After trying a different field to the one he had been targeting Stephen Palmer said he did quite well. Amongst a group of interesting items was the find pictured here. It is cast from copper-alloy, one side bears an image and the other side a stiffening ridge running vertically. The top edge is rounded but the bottom is rough, probably because it was broken off something larger.
So, what can this be? I can’t be absolutely certain but I would suggest this could be the footplate from an Anglo-Saxon great square-headed brooch. These things date from the pagan period, which lasted until well into the 6th century. The image on Stephen’s find looks rather like Jesus Christ but this can be ruled out because of the date of manufacture. Similar images can be seen on other Anglo-Saxon artefacts dating from the 5th to early 7th centuries. They might be intended to represent a pagan god or a warrior.

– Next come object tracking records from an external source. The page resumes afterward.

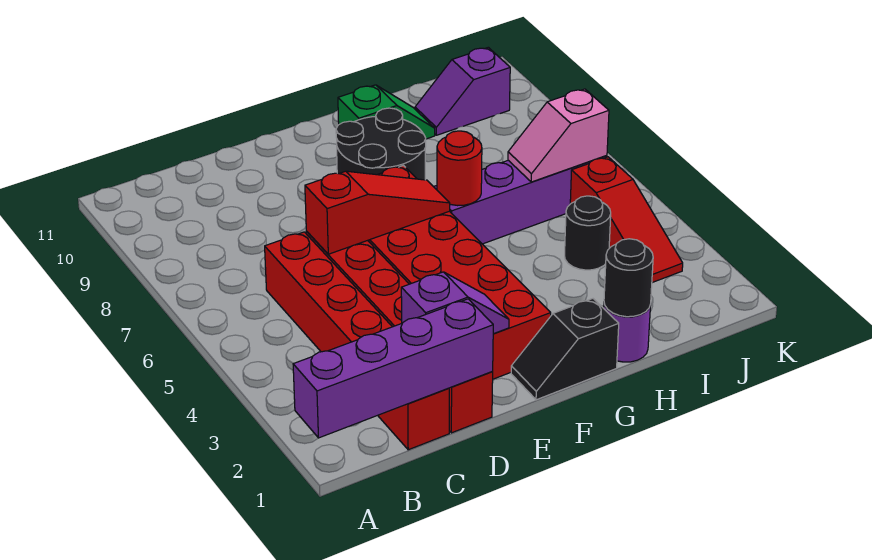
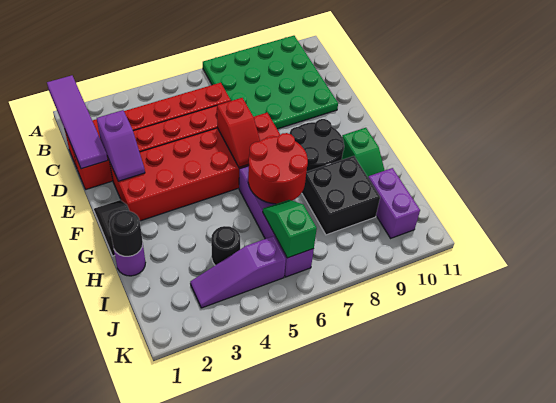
purple 1x4 brick [293,299,493,438] -> purple 1x4 tile [47,75,108,169]
none -> green 4x4 plate [203,36,338,129]
red 1x3 slope [305,171,450,254] -> red 1x2 slope [217,98,260,167]
red 1x1 round brick [437,131,482,206] -> red 2x2 round brick [248,133,308,204]
none -> black 2x2 brick [302,156,380,235]
pink 1x2 slope [508,89,609,182] -> green 1x2 slope [263,200,317,258]
purple 1x2 slope [415,47,510,135] -> purple 1x2 brick [368,168,420,238]
red 1x3 slope [570,157,683,283] -> purple 1x3 slope [190,236,286,308]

If this is the foot from a great square-headed brooch then shouldn’t the image be the other way up? This type of brooch was worn by women on each side of the chest. When worn the square head was at the bottom and the foot at the top. We know this from the careful excavation of Anglo-Saxon female graves. So, the head is the bottom and the foot is the top. Therefore, when being worn the image would be the correct way up.
Most of the front face of great square-headed brooches was gilded. On Stephen’s find the area surrounding the image is glided, which adds more weight to my suggestion that it is the footplate of a brooch.
Where is the rest of the brooch? It might be somewhere on the field, so I suggested that another search would be worthwhile. Should there be any indication that the footplate could be part of a burial then any excavation work should be handed over to archaeologists.